九州電力玄海原発3、4号機(東松浦郡玄海町)の再稼働差し止めを求める仮処分を佐賀地裁に申し立てている佐賀など九州・山口県の住民らの弁護団が、仮処分の審理再開を求める上申書を地裁に提出した。9日付。審理が終結した昨年9月以降、阿蘇カルデラ噴火の危険性を重視した広島高裁仮処分決定や、神戸製鋼所の製品データ改ざん問題など、審理すべき新事実が生じたと主張し、地裁が認めるかどうか判断する。

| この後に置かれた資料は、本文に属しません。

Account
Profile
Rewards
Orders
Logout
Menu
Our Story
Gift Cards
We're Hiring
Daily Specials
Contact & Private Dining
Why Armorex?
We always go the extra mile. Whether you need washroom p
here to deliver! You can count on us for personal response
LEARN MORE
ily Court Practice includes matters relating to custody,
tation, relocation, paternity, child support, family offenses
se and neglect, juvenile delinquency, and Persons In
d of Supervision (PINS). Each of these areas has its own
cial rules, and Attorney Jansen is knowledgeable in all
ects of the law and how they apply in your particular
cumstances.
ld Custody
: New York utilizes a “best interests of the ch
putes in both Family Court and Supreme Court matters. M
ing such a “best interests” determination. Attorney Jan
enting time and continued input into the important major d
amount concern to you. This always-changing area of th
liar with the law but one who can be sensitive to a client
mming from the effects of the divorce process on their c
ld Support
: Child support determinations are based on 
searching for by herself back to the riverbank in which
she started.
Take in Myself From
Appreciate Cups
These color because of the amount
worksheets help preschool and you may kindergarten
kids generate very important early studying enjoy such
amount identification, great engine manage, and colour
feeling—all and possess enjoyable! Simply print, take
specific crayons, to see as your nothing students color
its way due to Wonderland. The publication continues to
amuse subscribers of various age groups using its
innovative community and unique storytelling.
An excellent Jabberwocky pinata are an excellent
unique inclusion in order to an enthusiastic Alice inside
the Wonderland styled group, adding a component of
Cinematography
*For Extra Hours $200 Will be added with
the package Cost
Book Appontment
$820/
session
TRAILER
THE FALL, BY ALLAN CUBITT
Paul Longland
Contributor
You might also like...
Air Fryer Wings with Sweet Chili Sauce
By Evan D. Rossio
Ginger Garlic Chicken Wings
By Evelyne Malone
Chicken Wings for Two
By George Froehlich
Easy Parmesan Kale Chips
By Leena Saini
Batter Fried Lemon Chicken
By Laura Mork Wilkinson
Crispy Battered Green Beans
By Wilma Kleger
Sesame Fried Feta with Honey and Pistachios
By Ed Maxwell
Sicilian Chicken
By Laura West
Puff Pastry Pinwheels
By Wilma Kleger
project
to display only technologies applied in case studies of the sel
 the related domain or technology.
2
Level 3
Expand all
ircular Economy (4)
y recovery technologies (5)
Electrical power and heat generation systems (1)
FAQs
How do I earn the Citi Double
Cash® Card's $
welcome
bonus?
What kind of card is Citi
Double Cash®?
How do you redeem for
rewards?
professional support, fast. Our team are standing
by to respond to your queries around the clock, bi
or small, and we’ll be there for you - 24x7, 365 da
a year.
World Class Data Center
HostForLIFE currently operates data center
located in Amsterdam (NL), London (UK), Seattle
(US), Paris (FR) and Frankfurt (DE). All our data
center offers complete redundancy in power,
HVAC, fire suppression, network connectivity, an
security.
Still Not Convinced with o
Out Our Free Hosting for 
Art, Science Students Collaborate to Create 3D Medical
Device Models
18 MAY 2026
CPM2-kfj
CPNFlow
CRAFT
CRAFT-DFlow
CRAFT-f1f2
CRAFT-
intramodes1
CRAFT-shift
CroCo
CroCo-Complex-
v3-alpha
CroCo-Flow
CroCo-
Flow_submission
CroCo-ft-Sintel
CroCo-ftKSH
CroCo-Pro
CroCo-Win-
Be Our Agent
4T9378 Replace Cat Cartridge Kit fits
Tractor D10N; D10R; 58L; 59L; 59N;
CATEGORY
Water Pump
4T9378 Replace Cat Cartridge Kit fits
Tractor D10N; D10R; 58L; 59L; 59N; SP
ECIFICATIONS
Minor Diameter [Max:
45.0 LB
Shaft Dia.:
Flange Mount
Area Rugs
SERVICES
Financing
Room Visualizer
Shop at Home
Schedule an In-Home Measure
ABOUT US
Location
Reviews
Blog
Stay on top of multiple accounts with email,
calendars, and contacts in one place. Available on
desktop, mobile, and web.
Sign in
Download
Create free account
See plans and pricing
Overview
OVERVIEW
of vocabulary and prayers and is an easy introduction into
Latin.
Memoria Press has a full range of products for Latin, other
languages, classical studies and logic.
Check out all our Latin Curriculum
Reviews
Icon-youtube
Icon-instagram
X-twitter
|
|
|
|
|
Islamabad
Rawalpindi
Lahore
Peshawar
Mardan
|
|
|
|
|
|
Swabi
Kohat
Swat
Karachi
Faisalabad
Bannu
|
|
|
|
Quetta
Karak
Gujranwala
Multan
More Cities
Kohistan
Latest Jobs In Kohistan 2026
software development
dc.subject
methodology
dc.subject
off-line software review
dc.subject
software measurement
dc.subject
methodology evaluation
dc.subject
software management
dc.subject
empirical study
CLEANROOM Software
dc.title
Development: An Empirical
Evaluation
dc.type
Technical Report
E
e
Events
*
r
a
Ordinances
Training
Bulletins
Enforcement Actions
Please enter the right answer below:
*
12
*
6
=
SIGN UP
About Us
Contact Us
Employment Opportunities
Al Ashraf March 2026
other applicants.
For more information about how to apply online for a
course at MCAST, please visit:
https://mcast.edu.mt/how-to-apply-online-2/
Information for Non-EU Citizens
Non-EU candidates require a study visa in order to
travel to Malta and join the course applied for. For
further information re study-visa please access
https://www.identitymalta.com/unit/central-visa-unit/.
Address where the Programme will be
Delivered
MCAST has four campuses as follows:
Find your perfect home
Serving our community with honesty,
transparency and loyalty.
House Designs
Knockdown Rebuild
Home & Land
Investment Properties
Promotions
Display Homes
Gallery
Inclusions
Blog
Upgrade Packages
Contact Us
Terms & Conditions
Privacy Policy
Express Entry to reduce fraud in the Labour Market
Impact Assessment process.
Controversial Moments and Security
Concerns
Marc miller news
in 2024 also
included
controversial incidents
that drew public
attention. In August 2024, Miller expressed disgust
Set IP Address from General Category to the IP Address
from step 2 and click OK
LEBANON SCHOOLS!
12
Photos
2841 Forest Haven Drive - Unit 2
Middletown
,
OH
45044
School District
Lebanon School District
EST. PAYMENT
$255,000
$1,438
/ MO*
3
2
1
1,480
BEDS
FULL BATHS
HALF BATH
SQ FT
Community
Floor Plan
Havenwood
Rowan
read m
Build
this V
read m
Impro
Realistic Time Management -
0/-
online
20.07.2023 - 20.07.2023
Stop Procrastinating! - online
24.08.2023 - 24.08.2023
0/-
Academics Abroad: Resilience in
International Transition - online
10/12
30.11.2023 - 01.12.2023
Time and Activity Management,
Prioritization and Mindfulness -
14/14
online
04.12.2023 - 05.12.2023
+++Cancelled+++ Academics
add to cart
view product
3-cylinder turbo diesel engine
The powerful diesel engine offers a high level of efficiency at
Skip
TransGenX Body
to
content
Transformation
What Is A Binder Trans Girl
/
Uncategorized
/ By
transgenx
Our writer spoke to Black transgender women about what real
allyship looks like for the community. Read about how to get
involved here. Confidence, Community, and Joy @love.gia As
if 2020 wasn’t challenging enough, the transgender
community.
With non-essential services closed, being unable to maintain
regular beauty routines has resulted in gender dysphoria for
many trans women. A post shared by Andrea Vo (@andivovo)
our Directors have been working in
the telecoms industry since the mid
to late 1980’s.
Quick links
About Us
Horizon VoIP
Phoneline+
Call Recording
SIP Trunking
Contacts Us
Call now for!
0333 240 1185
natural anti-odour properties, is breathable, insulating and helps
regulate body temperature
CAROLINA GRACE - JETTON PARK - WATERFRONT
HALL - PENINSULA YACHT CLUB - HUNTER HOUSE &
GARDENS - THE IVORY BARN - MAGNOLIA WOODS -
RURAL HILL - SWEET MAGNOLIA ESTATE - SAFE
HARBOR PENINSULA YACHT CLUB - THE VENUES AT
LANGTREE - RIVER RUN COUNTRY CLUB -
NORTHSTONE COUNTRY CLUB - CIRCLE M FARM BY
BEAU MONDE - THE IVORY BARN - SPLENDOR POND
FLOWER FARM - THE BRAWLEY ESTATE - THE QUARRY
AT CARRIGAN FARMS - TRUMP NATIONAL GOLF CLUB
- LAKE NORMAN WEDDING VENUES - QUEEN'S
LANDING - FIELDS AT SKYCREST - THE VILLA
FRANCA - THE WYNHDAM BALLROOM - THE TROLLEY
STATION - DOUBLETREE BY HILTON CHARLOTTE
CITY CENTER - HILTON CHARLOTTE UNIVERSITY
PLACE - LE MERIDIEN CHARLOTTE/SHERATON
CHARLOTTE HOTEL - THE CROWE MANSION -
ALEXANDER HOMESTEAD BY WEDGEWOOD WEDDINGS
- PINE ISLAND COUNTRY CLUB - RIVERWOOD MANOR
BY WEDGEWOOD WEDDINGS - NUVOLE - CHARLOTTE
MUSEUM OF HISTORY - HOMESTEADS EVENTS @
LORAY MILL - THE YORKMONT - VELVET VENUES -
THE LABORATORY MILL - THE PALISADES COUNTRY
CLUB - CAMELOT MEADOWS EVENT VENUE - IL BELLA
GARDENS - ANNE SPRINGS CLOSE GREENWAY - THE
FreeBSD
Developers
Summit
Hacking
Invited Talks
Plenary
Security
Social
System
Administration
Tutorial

 9日に提出した追加書面で論点を主張した。阿蘇カルデラの危険性では、原子力規制委員会が原発の立地評価などを定めた「火山影響評価ガイド」に言及。阿蘇カルデラから約130キロ離れた四国電力伊方原発3号機(愛媛県)の運転差し止めを命じた広島高裁決定を引き合いに「破局的噴火を起こす可能性は否定できず、ガイドに沿って忠実に検討すれば玄海原発の立地は不適当」としている。

 データ改ざん問題では、神戸製鋼所などの製品が用いられている3、4号機の部位や調査内容の詳細を明らかにするよう求めた。

 住民らは「原発なくそう!九州玄海訴訟」(長谷川照原告団長)に加わっている。